RESULULLAH ÇANAKKALE'DE


Allah'ın (cc) yardımının ayan beyan ortada olduğu Çanakkale savaşının bir kutlu yönü daha vardı ki, o da Peygamber Efendimizin (sav) bizzat Çanakkale'de, Şüheda dedelerimizle birlikte olmasıdır. Bazı mantık sahipleri, 14 asır önce vefat etmiş bir insanın o anda Çanakkale'de olabileceğine ihtimal vermiyor olabilir. Fakat inanan insanlar, şehitlerin dahi ölmedikleri ve bizim bilemediğimiz bir şekilde hala diri olduklarını söyleyen Rabbimizin bu manada ki ayetinden yola çıkarak, şehitler hala diri ise bir peygamber nasıl diri olamaz mantığını çıkarırlar. Bizim bilemediğimiz, anlayamadığımız bir durum vardır elbette.
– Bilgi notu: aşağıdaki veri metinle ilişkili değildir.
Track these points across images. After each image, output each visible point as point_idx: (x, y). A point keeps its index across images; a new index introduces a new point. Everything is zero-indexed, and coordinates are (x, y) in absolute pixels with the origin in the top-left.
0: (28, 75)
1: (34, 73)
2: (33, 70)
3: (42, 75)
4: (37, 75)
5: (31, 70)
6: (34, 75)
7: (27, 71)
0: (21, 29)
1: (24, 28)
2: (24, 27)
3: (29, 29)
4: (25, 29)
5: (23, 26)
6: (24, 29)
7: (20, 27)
Bunu zaten bizi yaratan Rabbimiz söylüyor bize ;

Allah yolunda öldürülenlere, "ölüler" demeyiniz ; hayır, onlar diridirler, ama siz farkında olmazsınız. (Bakara: 154)

Allah yolunda öldürülenleri ölüler sanma; hayır, (onlar) diridirler, Rableri katında rızıklanmaktadırlar. (Al-i İmrân: 169)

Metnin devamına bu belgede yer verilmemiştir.